Researcher(s)
- Caleb Lawson, Chemical Engineering, University of Delaware
Faculty Mentor(s)
- Mark Blenner, Chemical and Biomolecular Engineering, University of Delaware
- Phil O'Dell, Chemical and Biomolecular Engineering, University of Delaware
Abstract
Monoterpene indole alkaloids (MIAs) constitute a large and diverse class of medicinal compounds that originate from a common biochemical precursor, strictosidine. Vinblastine and vincristine are highlighted examples of MIAs used in chemotherapy. Extracting these compounds from their native plant species requires an inordinate amount of plant material with low yield, creating a complex and insecure market for these products. Producing these compounds through a microbial chassis would provide more efficiency.
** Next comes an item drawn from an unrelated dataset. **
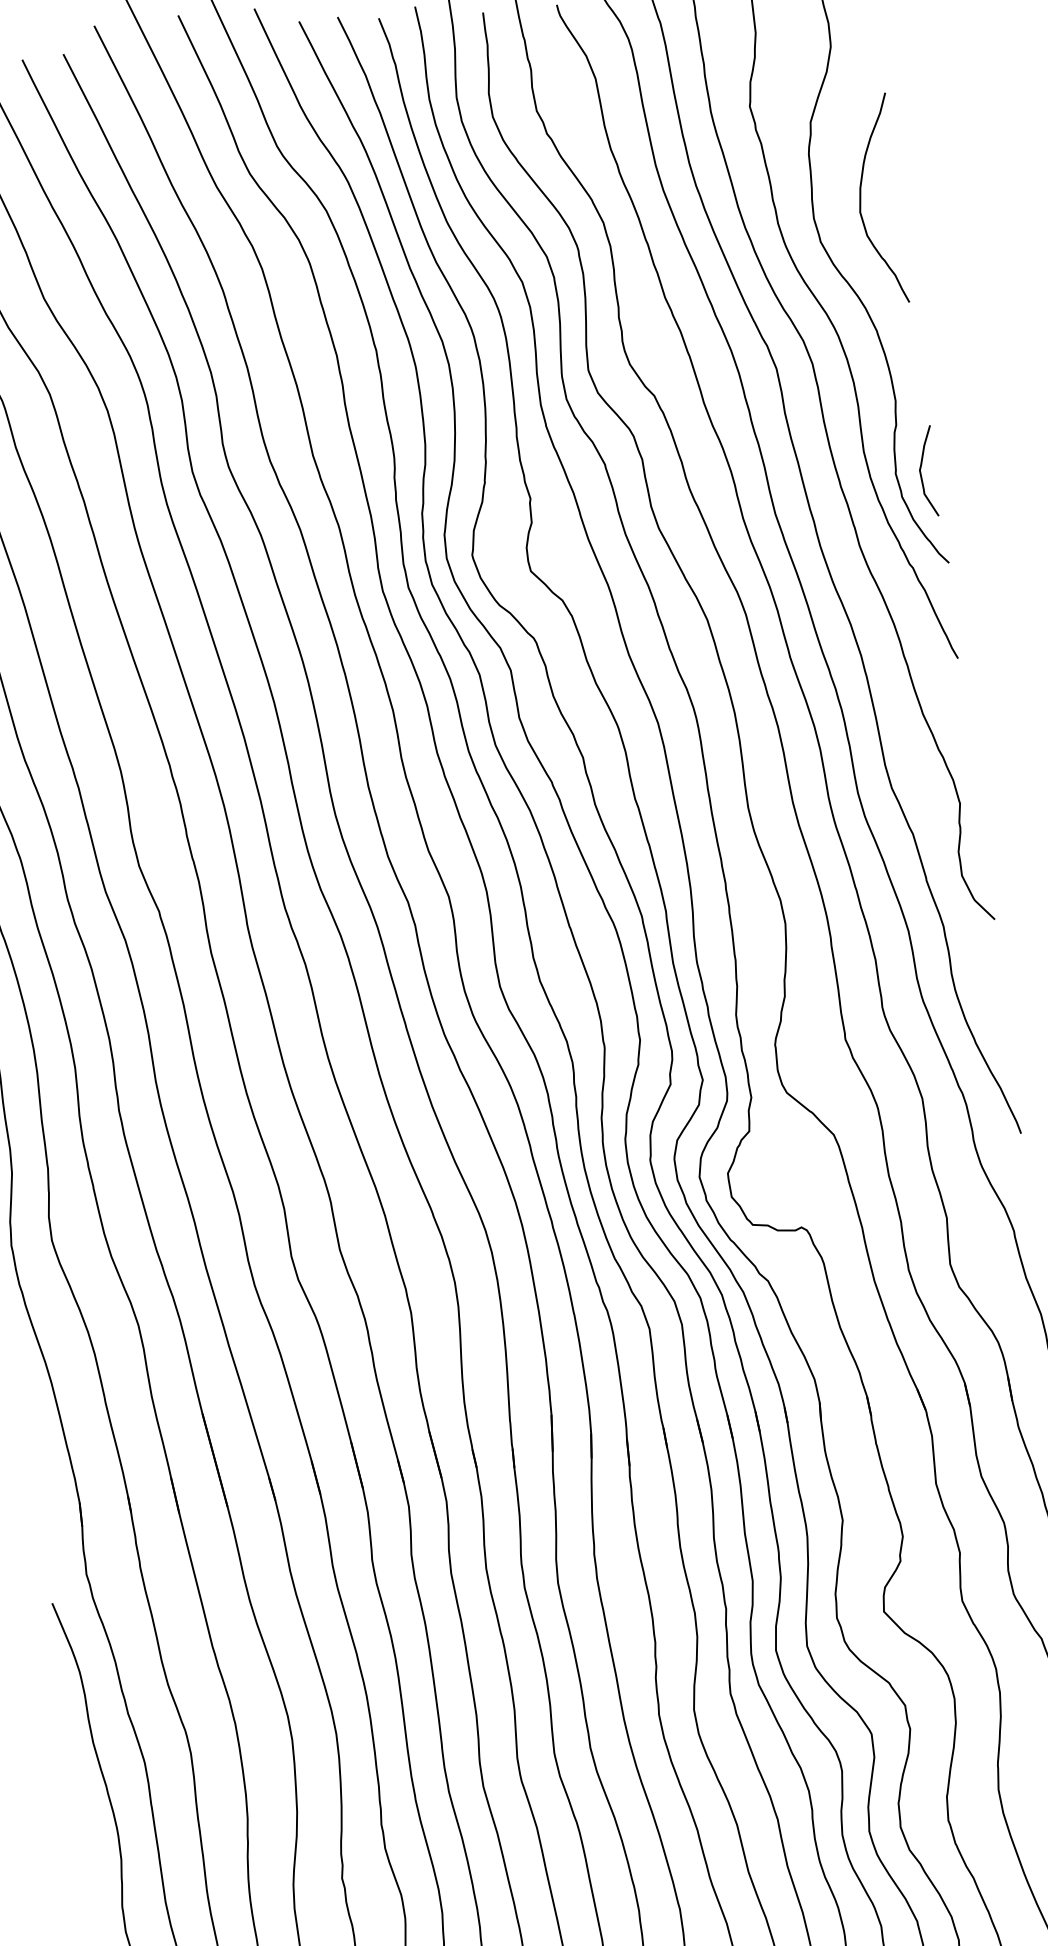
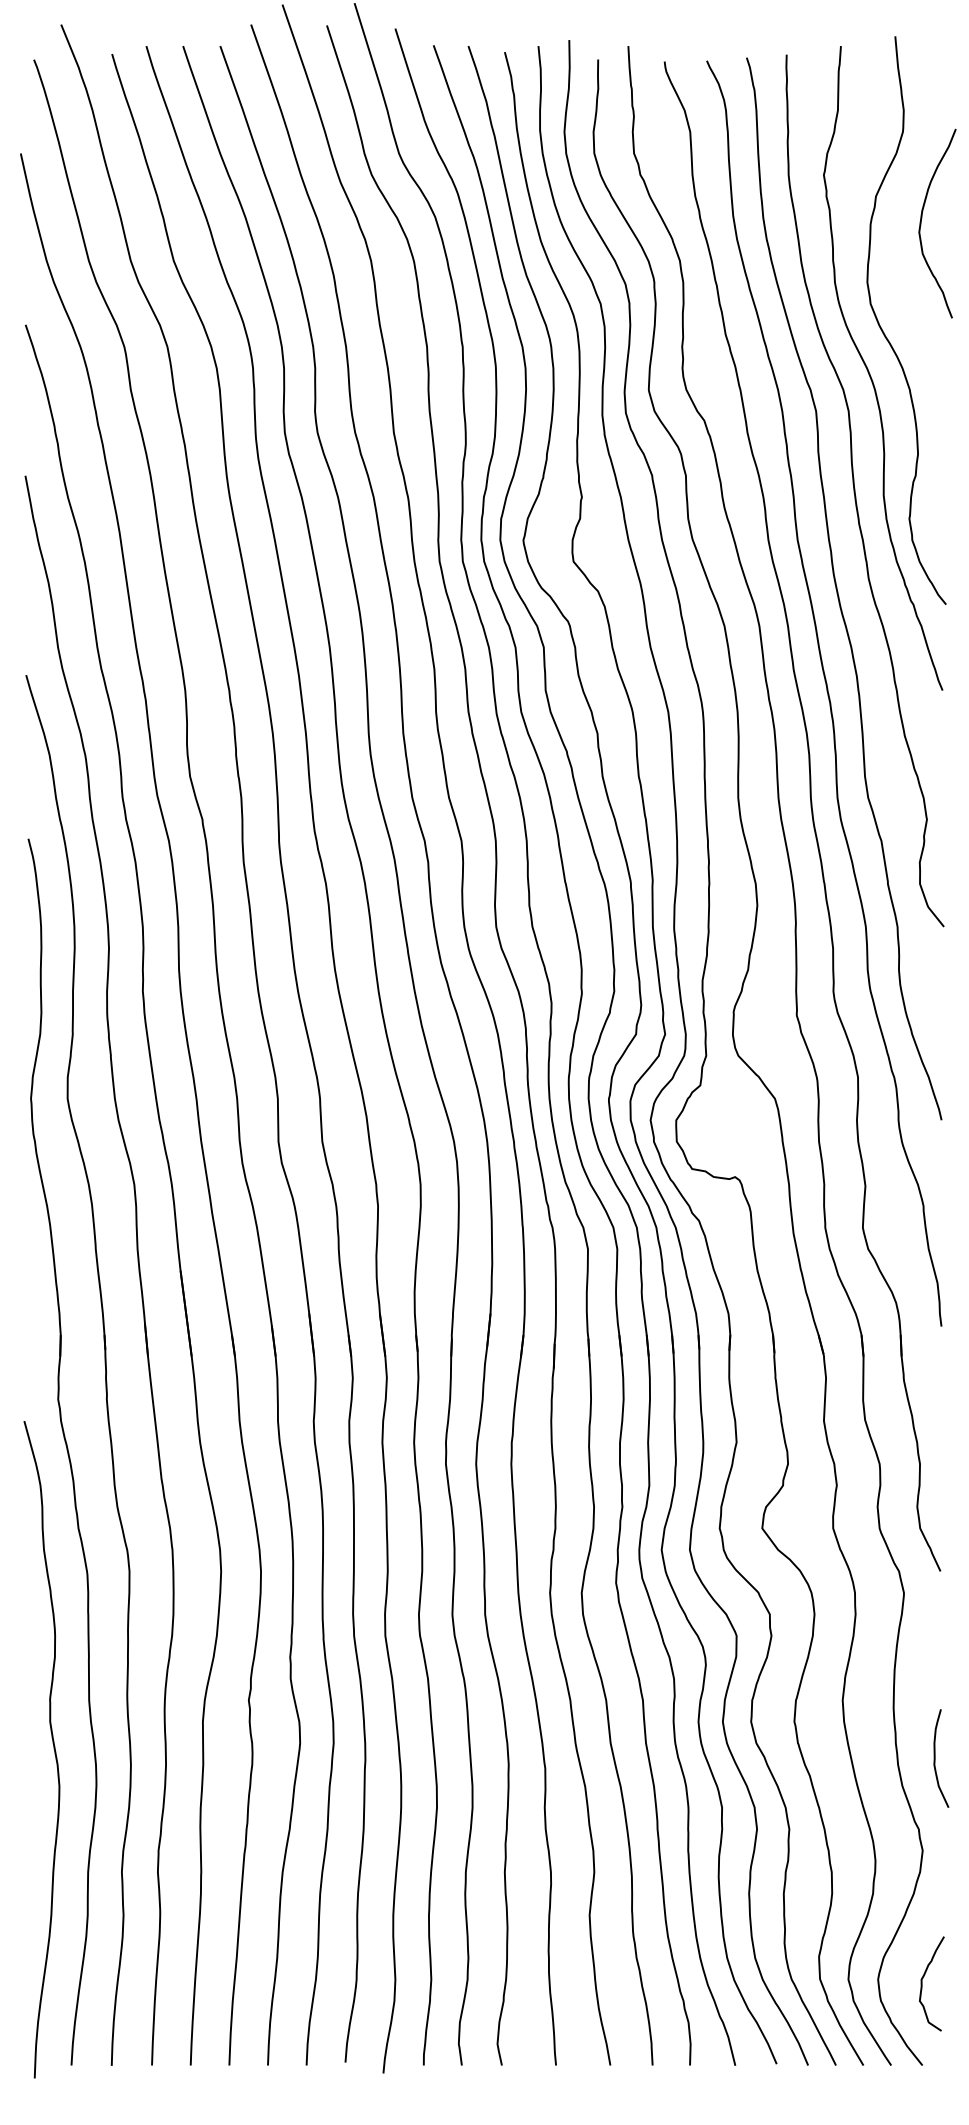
curve: (861, 196) -> (922, 218), moved
curve: (921, 472) -> (932, 520), removed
In the interest of fine-tuning the medicinal properties of MIAs, such as increased potency and permeability, regioselective halogenation of the indole ring is a common strategy. However, synthetic halogenation is generally expensive, lacks regioselectivity and creates hazardous waste streams. The halogenation of tryptophan, a precursor molecule to the MIA pathway, is a method that can introduce a halogen into the strictosidine pathway. This requires a halogenase and flavin reductase. There are multiple enzymes from bacterial origin that have been demonstrated to halogenate tryptophan in bacteria and plants. Similarly, there are multiple amino acid decarboxylases from bacteria that have been shown to catalyze tryptophan to tryptamine. Using the lipid-dense Y. lipolytica in combination with these enzymes could prove to be a reliable way to produce halogenated tryptamines for the strictosidine pathway. To gauge the limits of halogen presence in Y. lipolytica, toxicity experiments will be conducted with varying concentrations of halide salts (NaBr and NaCl) and the corresponding 7-halo-tryptophans. The decarboxylases will then be tested in the presence of each halogenated tryptophan, followed by mass spectroscopy to identify halogenated tryptamine.